- _Tasks_
**1)** Summarize the forum post about motorcycle battery self-balancing in two sentences.
**2)** Return the part of the forum post starting with "At which SOC?" and going on through "the attached file.", copied word for word.

- _Extracted text_
* * * * * * *

Some references before beginning:
https://zeromanual.com/index.php/Cell_Balance
https://zeromanual.com/index.php/Unofficial_Service_Manual#Cell_Balancing
http://batteryuniversity.com/learn/article/bu_803a_cell_mismatch_balancing

My interrogation is: in which conditions is the self balancing starting?
At which SOC? When the bike is plugged or not?

We can read things that seem contradictory:
In https://www.facebook.com/groups/zmcowners/permalink/1623588564377012/ we can read: "The battery will auto self balance at any SOC above 50%, even if not plugged in".
In http://electricmotorcycleforum.com/boards/index.php?topic=7836.0 we can read: "There is a need to charge to 100% occasionally to let the balancing happen".

I have explored my BMS logs, and there are lines with the string "SOC adjusted for voltage". I grep'ed this string in the whole log and it gives the attached file.

Question?

* * * * * * *

- _Data shown_
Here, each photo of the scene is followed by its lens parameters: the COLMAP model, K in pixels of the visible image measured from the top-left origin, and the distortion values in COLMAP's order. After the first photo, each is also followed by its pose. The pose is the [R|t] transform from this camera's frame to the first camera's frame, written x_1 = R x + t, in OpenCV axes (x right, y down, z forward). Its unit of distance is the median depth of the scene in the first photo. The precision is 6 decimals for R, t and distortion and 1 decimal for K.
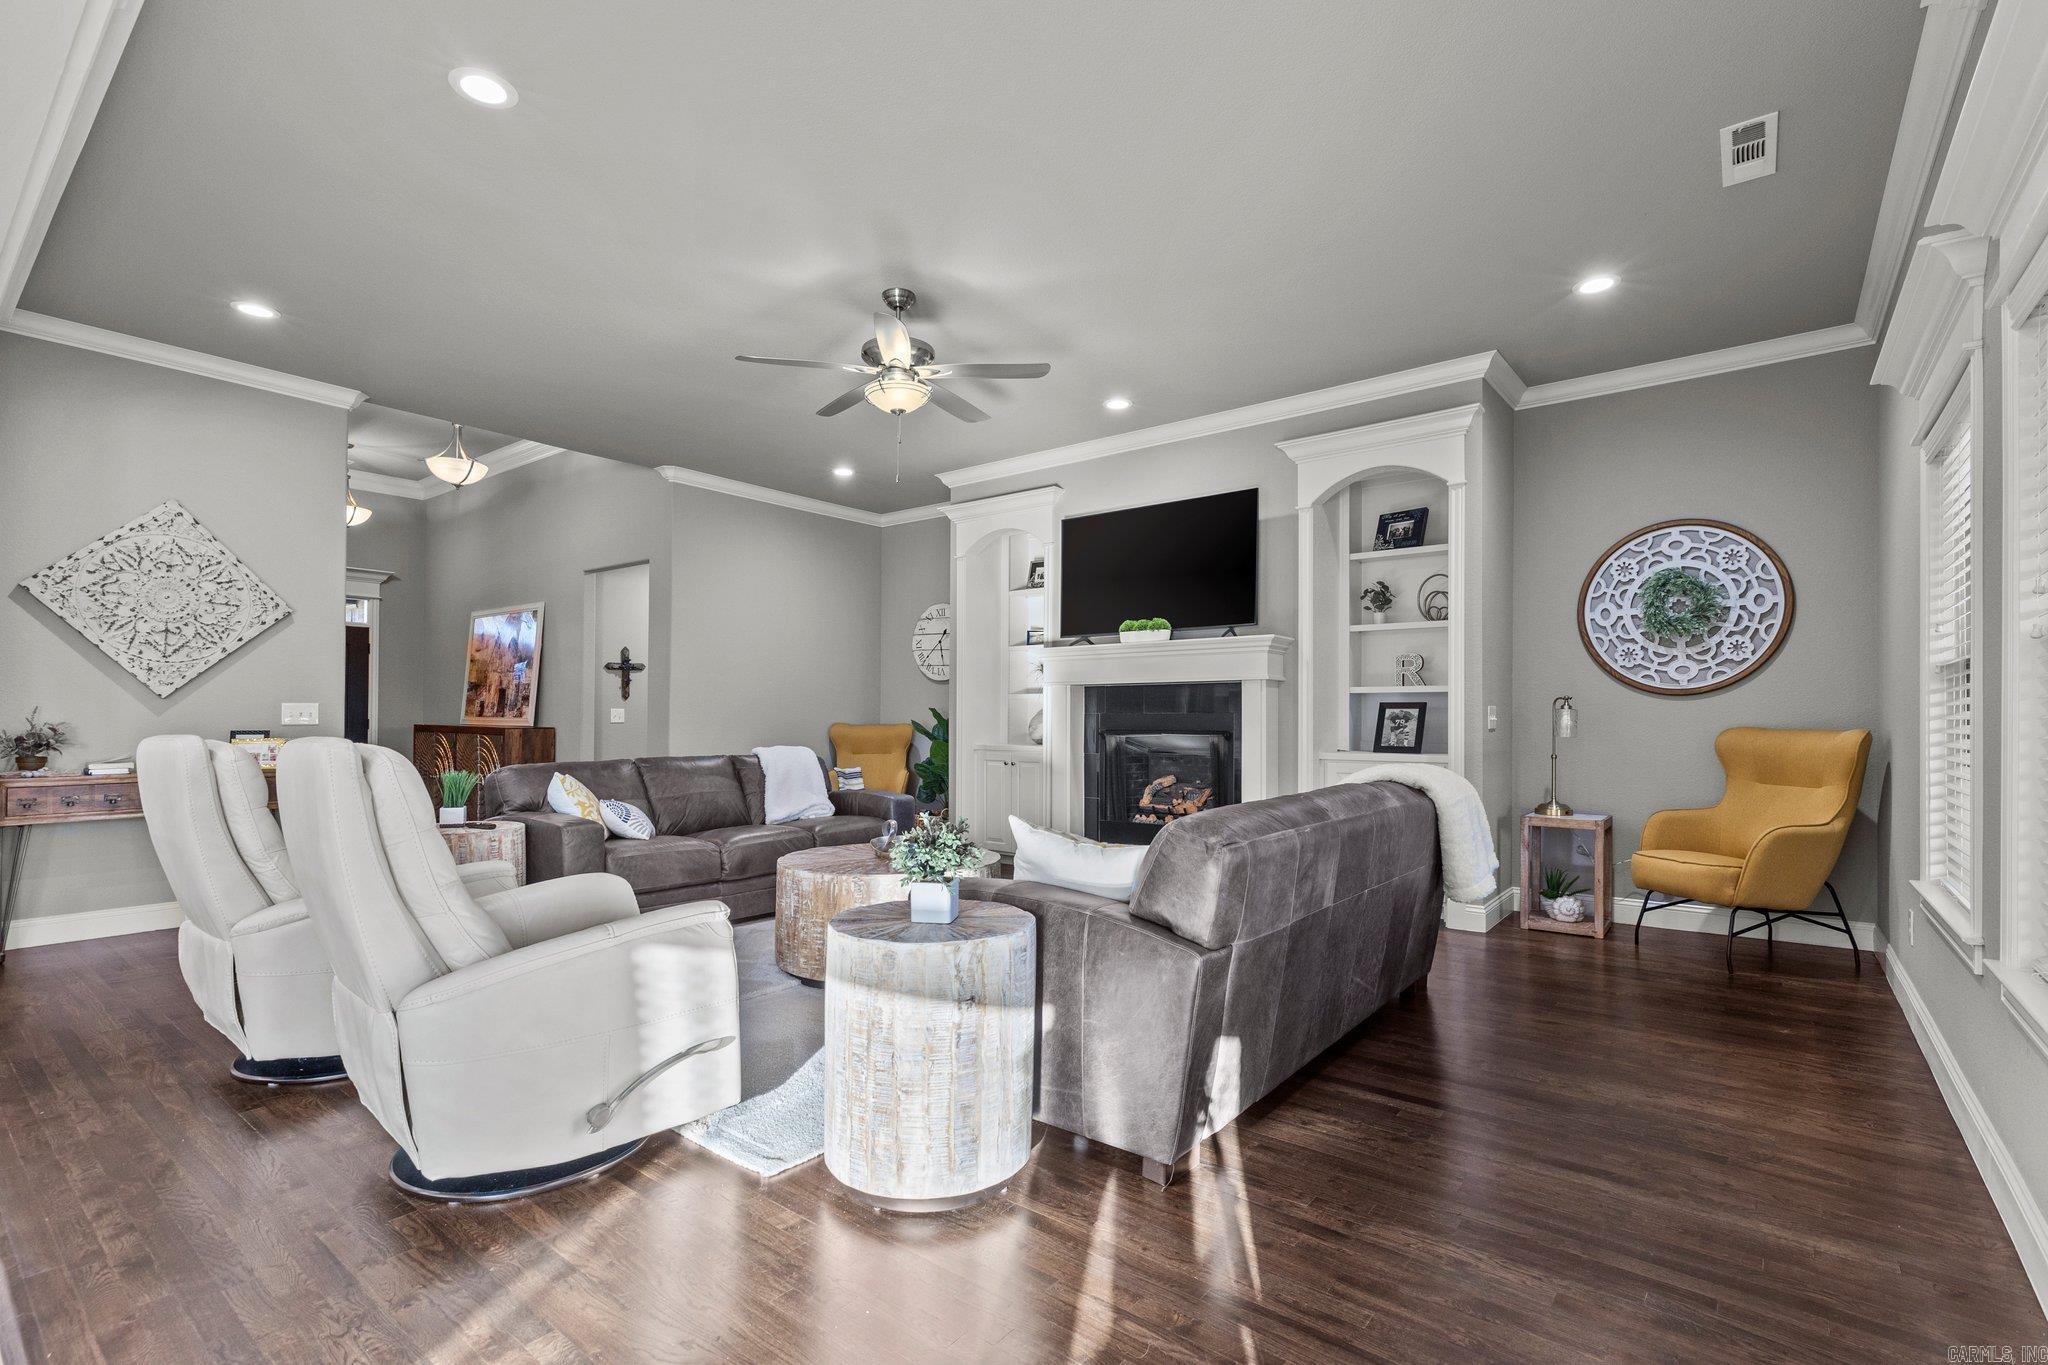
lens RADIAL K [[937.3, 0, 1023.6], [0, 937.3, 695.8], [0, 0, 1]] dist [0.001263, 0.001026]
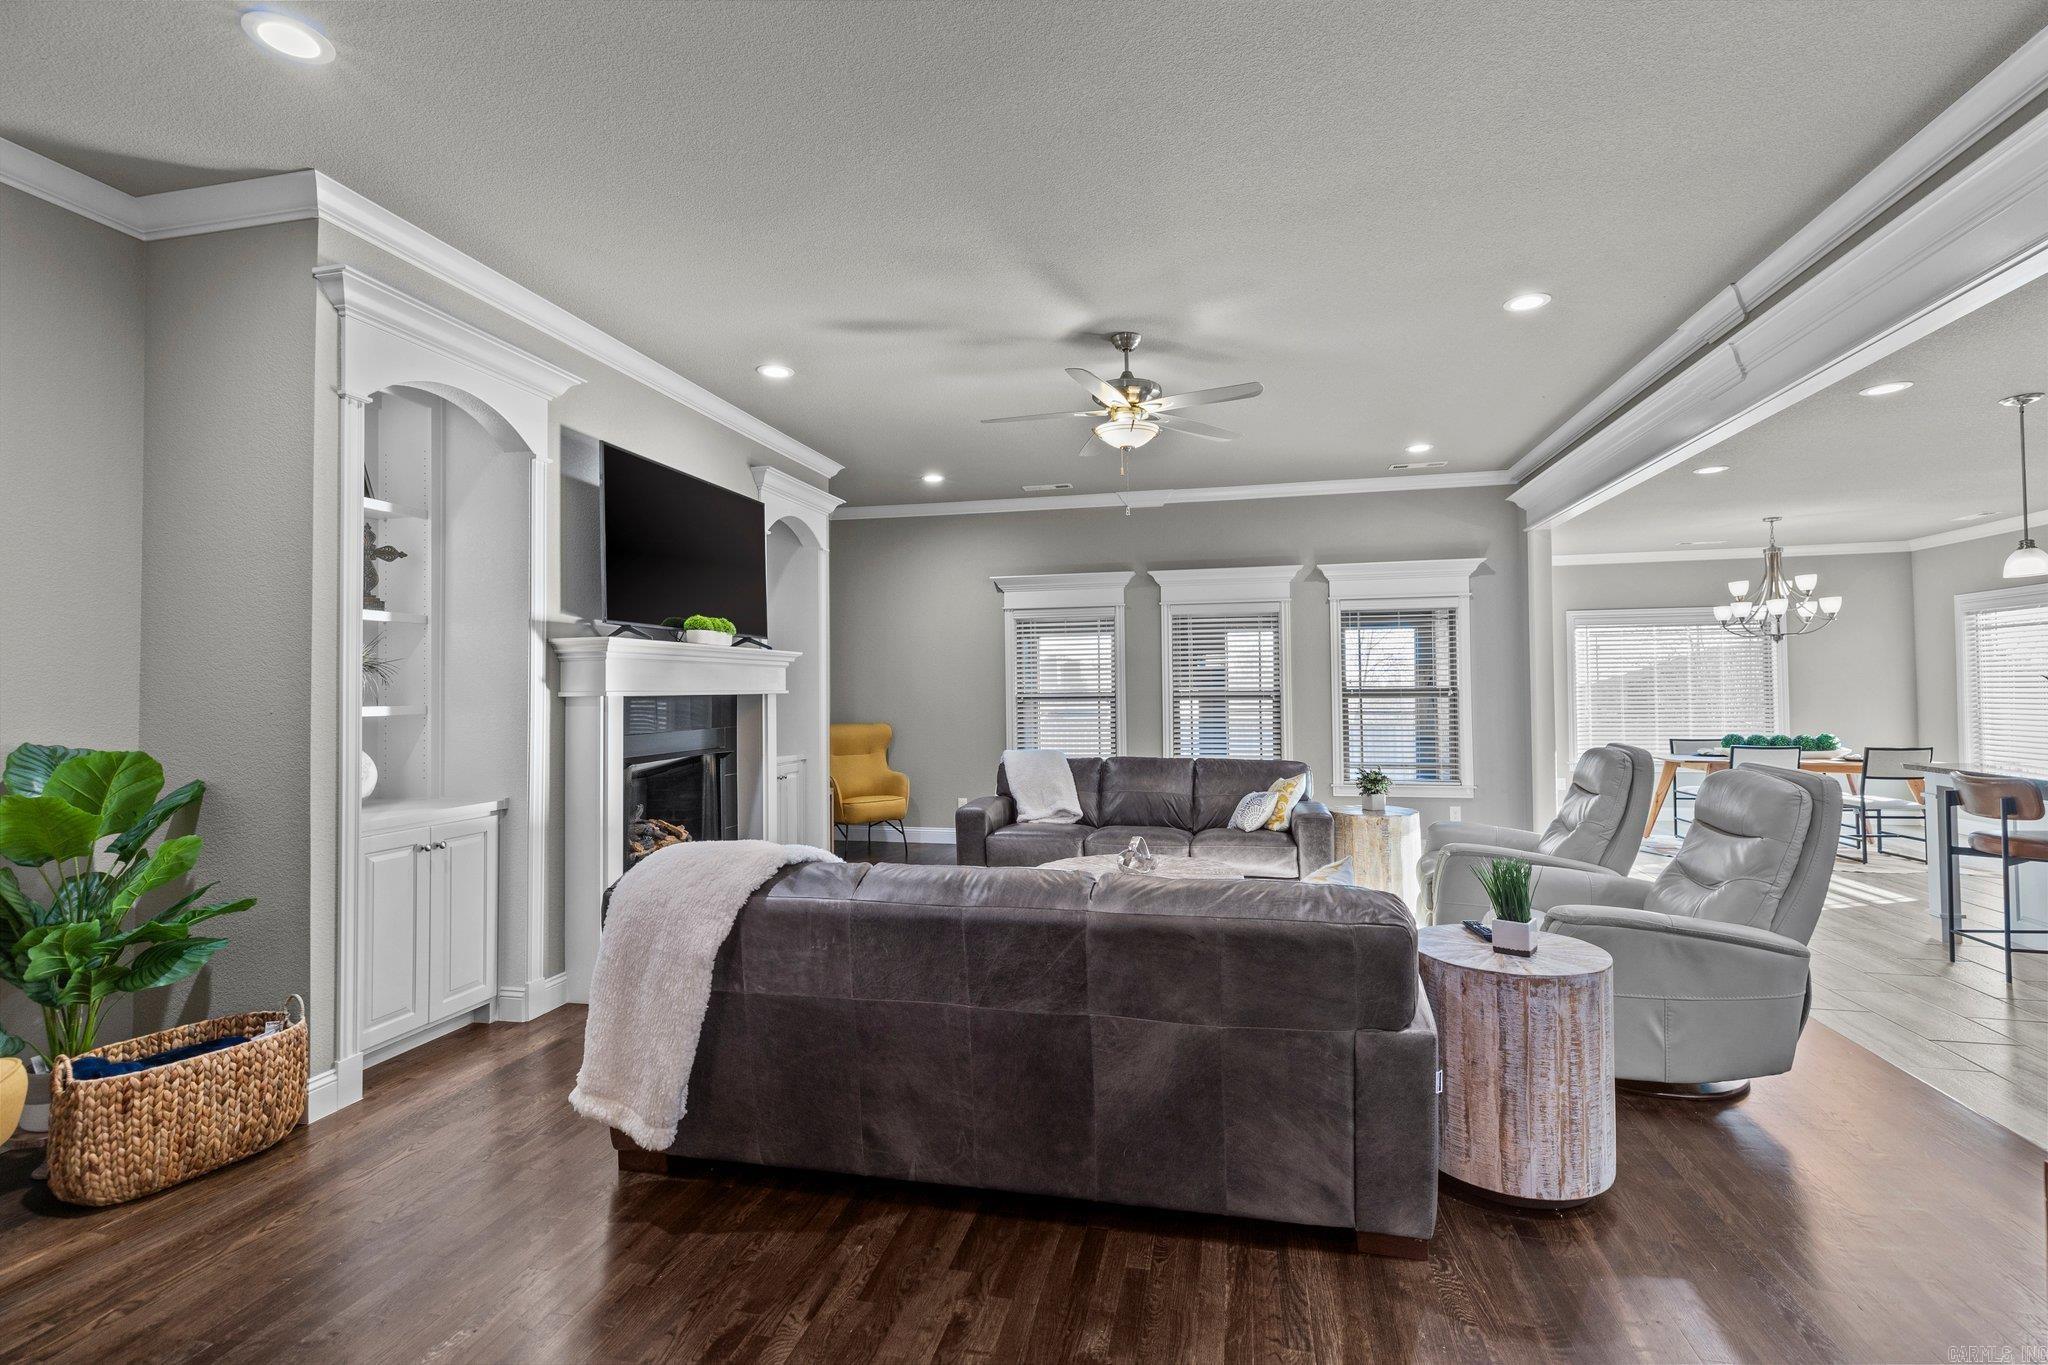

* * * * * * *

- _Results for the exercise_
**1)** The writer asks under what conditions the battery's self-balancing starts: at what state of charge, and whether the bike has to be plugged in. The writer quotes two sources that seem to contradict each other, one saying the battery self-balances at any SOC above 50% even when not plugged in and the other saying an occasional charge to 100% is needed, and reports finding lines with the string "SOC adjusted for voltage" in the BMS logs.

**2)**
At which SOC? When the bike is plugged or not?

We can read things that seem contradictory:
In https://www.facebook.com/groups/zmcowners/permalink/1623588564377012/ we can read: "The battery will auto self balance at any SOC above 50%, even if not plugged in".
In http://electricmotorcycleforum.com/boards/index.php?topic=7836.0 we can read: "There is a need to charge to 100% occasionally to let the balancing happen".

I have explored my BMS logs, and there are lines with the string "SOC adjusted for voltage". I grep'ed this string in the whole log and it gives the attached file.